> _What you are asked to do_
A single number is the answer: the count of lines in the records that hold the word "their".
╭─ Records shown
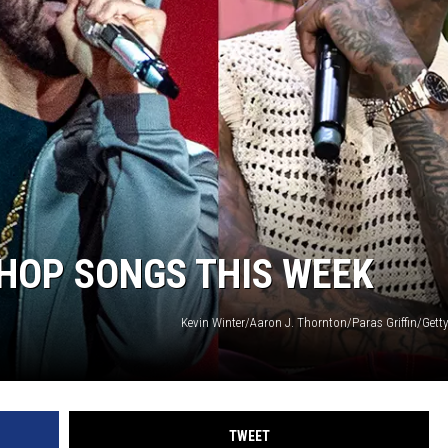
DONNIE MCCLURKIN
KEITH SWEAT
-HOP SONGS THIS WEEK
Kevin Winter/Aaron J. Thornton/Paras Griffin/Gett
TWEET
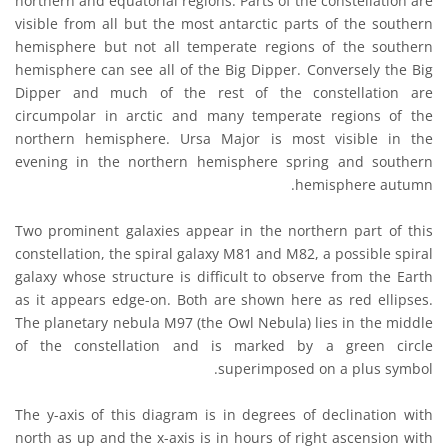
northern and equatorial regions. Parts of the constellation are
visible from all but the most antarctic parts of the southern
hemisphere but not all temperate regions of the southern
hemisphere can see all of the Big Dipper. Conversely the Big
Dipper and much of the rest of the constellation are
circumpolar in arctic and many temperate regions of the
northern hemisphere. Ursa Major is most visible in the
evening in the northern hemisphere spring and southern
hemisphere autumn.
Two prominent galaxies appear in the northern part of this
constellation, the spiral galaxy M81 and M82, a possible spiral
galaxy whose structure is difficult to observe from the Earth
as it appears edge-on. Both are shown here as red ellipses.
The planetary nebula M97 (the Owl Nebula) lies in the middle
of the constellation and is marked by a green circle
superimposed on a plus symbol.
The y-axis of this diagram is in degrees of declination with
north as up and the x-axis is in hours of right ascension with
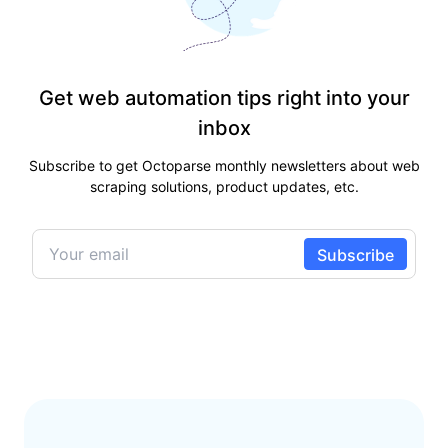
Get web automation tips right into your
inbox
Subscribe to get Octoparse monthly newsletters about web
scraping solutions, product updates, etc.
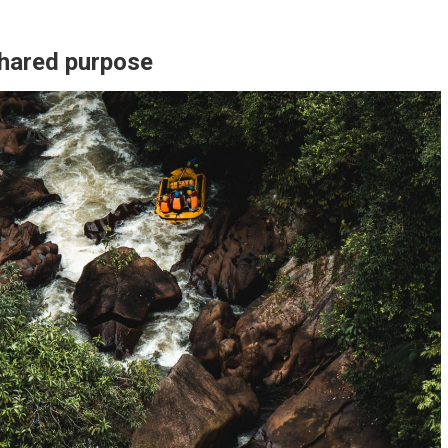
shared purpose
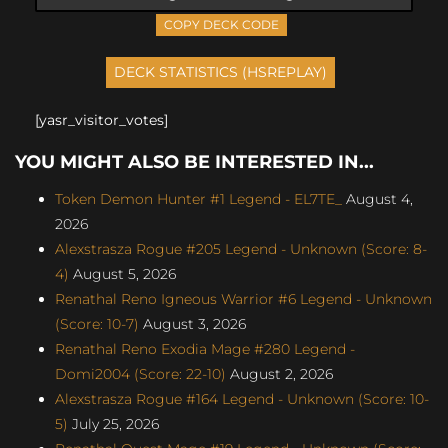
COPY DECK CODE
[yasr_visitor_votes]
YOU MIGHT ALSO BE INTERESTED IN...
Token Demon Hunter #1 Legend - EL7TE_
August 4,
2026
Alexstrasza Rogue #205 Legend - Unknown (Score: 8-
4)
August 5, 2026
Renathal Reno Igneous Warrior #6 Legend - Unknown
(Score: 10-7)
August 3, 2026
Renathal Reno Exodia Mage #280 Legend -
Domi2004 (Score: 22-10)
August 2, 2026
Alexstrasza Rogue #164 Legend - Unknown (Score: 10-
5)
July 25, 2026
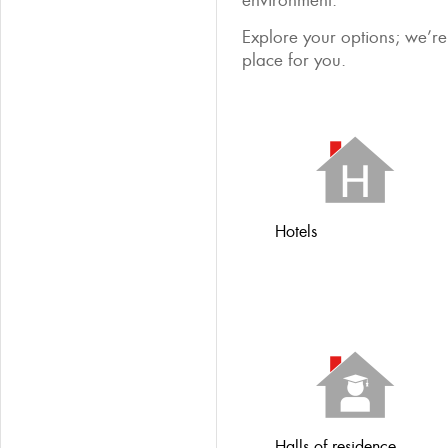
environment.
Explore your options; we’re 
place for you.
Hotels
Halls of residence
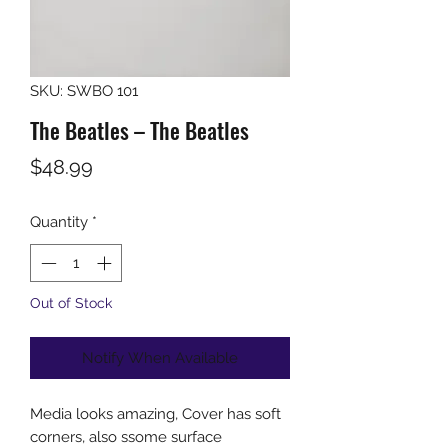
SKU: SWBO 101
The Beatles ‎– The Beatles
Price
$48.99
Quantity
*
Out of Stock
Notify When Available
Media looks amazing, Cover has soft
corners, also ssome surface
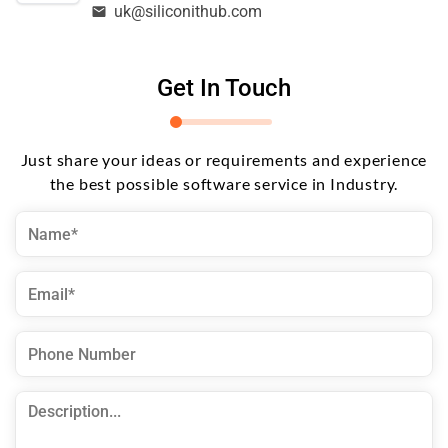
uk@siliconithub.com
Get In Touch
Just share your ideas or requirements and experience
the best possible software service in Industry.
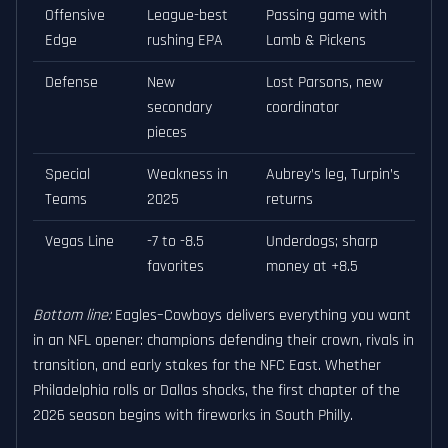
Offensive
League-best
Passing game with
Edge
rushing EPA
Lamb & Pickens
Defense
New
Lost Parsons, new
secondary
coordinator
pieces
Special
Weakness in
Aubrey’s leg, Turpin’s
Teams
2025
returns
Vegas Line
-7 to -8.5
Underdogs; sharp
favorites
money at +8.5
Bottom line:
Eagles–Cowboys delivers everything you want
in an NFL opener: champions defending their crown, rivals in
transition, and early stakes for the NFC East. Whether
Philadelphia rolls or Dallas shocks, the first chapter of the
2026 season begins with fireworks in South Philly.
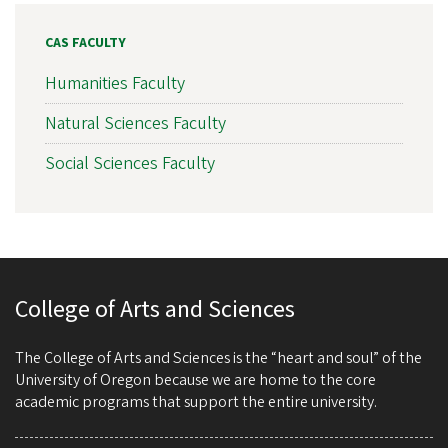
CAS FACULTY
Humanities Faculty
Natural Sciences Faculty
Social Sciences Faculty
College of Arts and Sciences
The College of Arts and Sciences is the “heart and soul” of the
University of Oregon because we are home to the core
academic programs that support the entire university.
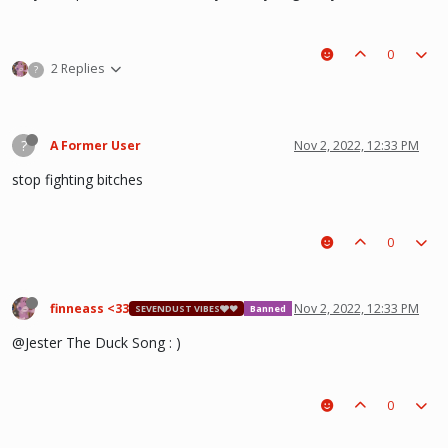
0
2 Replies
?
?
A Former User
Nov 2, 2022, 12:33 PM
stop fighting bitches
0
finneass <33
Nov 2, 2022, 12:33 PM
SEVENDUST VIBES🩶❤
Banned
@Jester The Duck Song : )
0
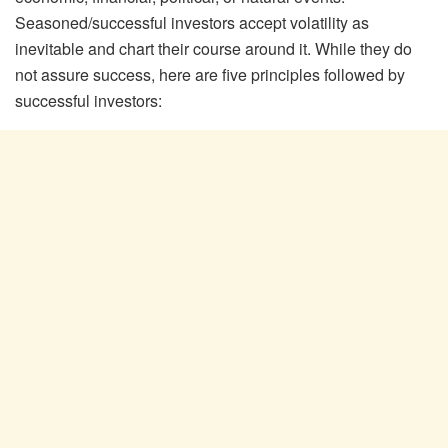
Seasoned/successful investors accept volatility as
inevitable and chart their course around it. While they do
not assure success, here are five principles followed by
successful investors:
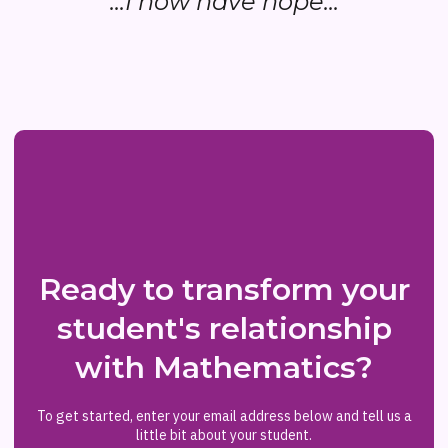
...I now have hope...
Ready to transform your
student's relationship
with Mathematics?
To get started, enter your email address below and tell us a
little bit about your student.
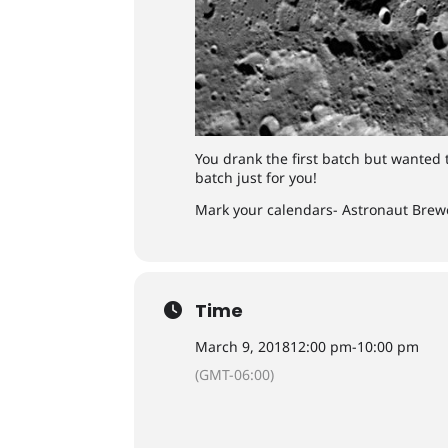
You drank the first batch but wanted 
batch just for you!
Mark your calendars- Astronaut Brewe
Time
March 9, 2018
12:00 pm
-
10:00 pm
(GMT-06:00)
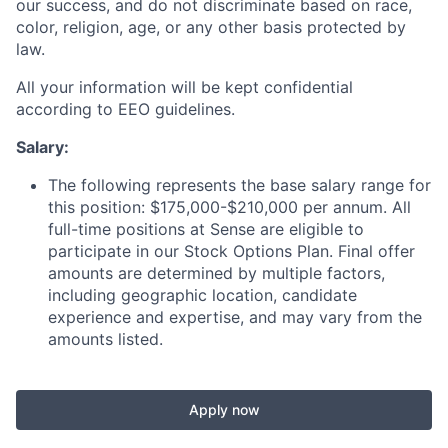
our success, and do not discriminate based on race,
color, religion, age, or any other basis protected by
law.
All your information will be kept confidential
according to EEO guidelines.
Salary:
The following represents the base salary range for
this position: $175,000-$210,000 per annum. All
full-time positions at Sense are eligible to
participate in our Stock Options Plan. Final offer
amounts are determined by multiple factors,
including geographic location, candidate
experience and expertise, and may vary from the
amounts listed.
Apply now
╰─
> _Output_
2